_Your goal_
Tally the lines in the items below that contain the string "wrist", and give only the resulting number.

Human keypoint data
▼
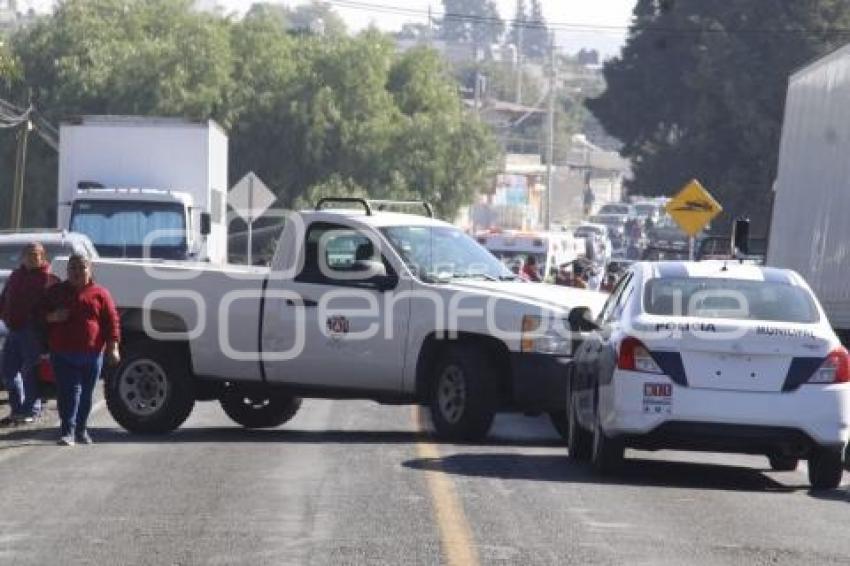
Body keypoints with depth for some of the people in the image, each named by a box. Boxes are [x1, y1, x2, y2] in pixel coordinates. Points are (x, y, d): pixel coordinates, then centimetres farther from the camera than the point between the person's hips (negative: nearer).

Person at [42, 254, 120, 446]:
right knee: (68, 392, -10)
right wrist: (52, 316, -8)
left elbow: (111, 320, 3)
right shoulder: (56, 291, 12)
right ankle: (67, 431, -14)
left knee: (86, 394, 9)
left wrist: (113, 347, -5)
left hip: (92, 354, 0)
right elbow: (41, 313, 16)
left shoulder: (99, 293, 6)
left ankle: (81, 430, 22)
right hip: (62, 353, 0)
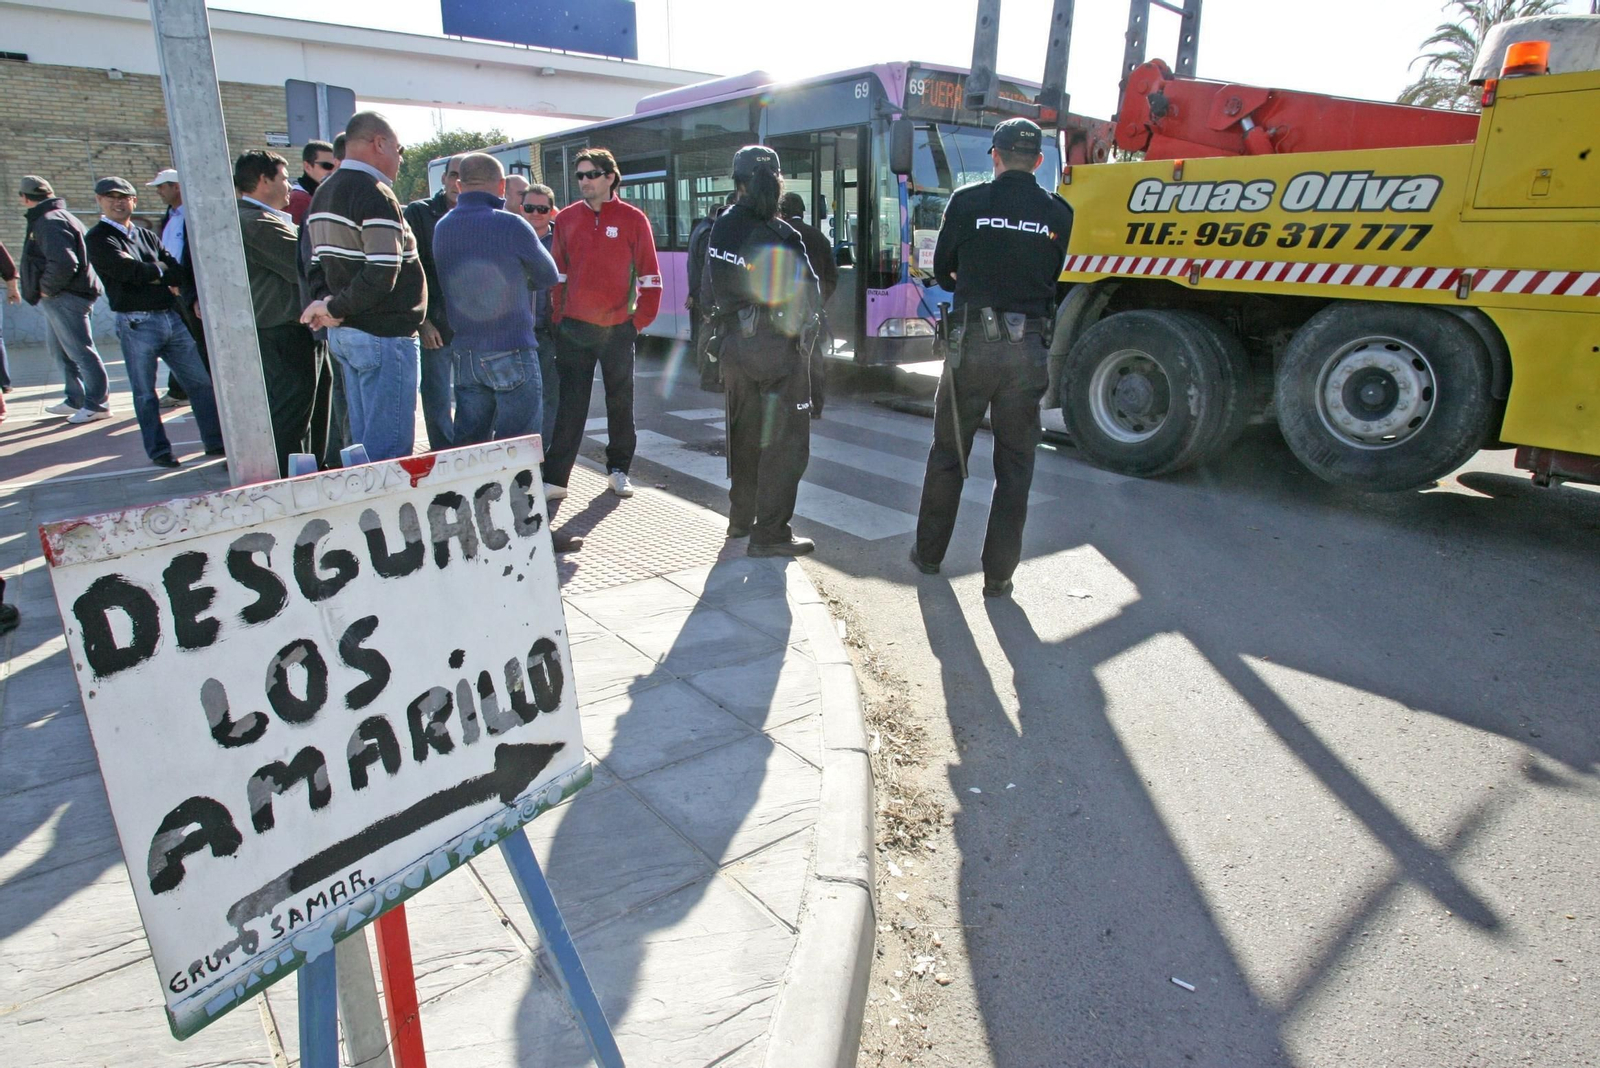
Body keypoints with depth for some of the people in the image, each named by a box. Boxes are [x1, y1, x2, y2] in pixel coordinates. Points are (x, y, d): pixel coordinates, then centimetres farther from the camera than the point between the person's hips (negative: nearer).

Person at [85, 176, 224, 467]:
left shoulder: (147, 235, 17)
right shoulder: (98, 238, 0)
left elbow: (176, 271, 8)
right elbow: (125, 269, -14)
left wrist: (148, 275, -9)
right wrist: (160, 271, 0)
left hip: (172, 317, 5)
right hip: (136, 323, -5)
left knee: (200, 381, 2)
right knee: (145, 392, 3)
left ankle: (215, 442, 10)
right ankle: (158, 451, 12)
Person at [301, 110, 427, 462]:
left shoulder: (323, 194, 17)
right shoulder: (375, 195, -14)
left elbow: (318, 263, 17)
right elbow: (383, 272, -24)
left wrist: (325, 301, 0)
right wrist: (335, 307, -13)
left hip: (341, 333, 10)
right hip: (384, 334, -10)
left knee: (363, 441, 16)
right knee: (389, 446, -5)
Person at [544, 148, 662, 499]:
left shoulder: (632, 219, -1)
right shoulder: (566, 219, 6)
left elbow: (649, 275, 0)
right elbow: (557, 273, 10)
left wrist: (641, 319, -5)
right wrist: (558, 316, 3)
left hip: (618, 329, -1)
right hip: (573, 328, 1)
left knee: (620, 401, 9)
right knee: (570, 404, 2)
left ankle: (618, 469, 24)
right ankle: (554, 476, 5)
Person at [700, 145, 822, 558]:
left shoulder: (722, 228, 3)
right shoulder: (780, 237, -18)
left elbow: (708, 292, 10)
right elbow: (807, 299, -14)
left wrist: (725, 327, 18)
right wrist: (803, 340, 1)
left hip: (734, 347, 7)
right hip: (778, 351, -7)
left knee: (745, 434, 18)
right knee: (784, 442, 0)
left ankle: (741, 516, 31)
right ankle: (769, 534, 3)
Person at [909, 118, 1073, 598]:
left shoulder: (967, 202, -2)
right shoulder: (1058, 213, 4)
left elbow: (942, 272, 8)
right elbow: (1052, 277, 12)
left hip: (972, 342, -1)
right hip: (1030, 348, 1)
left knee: (947, 454, 14)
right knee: (1015, 465, 9)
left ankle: (929, 553, 26)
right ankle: (998, 573, 13)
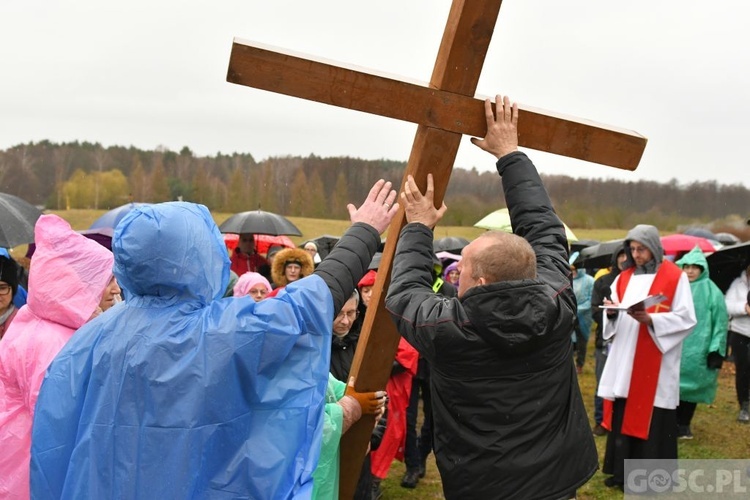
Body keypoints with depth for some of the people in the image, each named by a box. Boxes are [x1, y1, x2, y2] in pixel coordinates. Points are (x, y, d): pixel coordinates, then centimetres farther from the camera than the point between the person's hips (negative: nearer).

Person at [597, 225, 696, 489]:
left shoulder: (675, 277, -5)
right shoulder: (624, 276, 12)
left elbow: (686, 318, -10)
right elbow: (613, 318, 14)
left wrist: (650, 319, -22)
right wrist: (611, 312, -9)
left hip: (655, 361, -5)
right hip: (625, 360, 5)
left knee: (652, 418, -3)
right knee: (623, 414, 7)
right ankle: (623, 470, 19)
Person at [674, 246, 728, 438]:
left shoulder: (712, 292, -2)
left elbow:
▲
_Response area_
12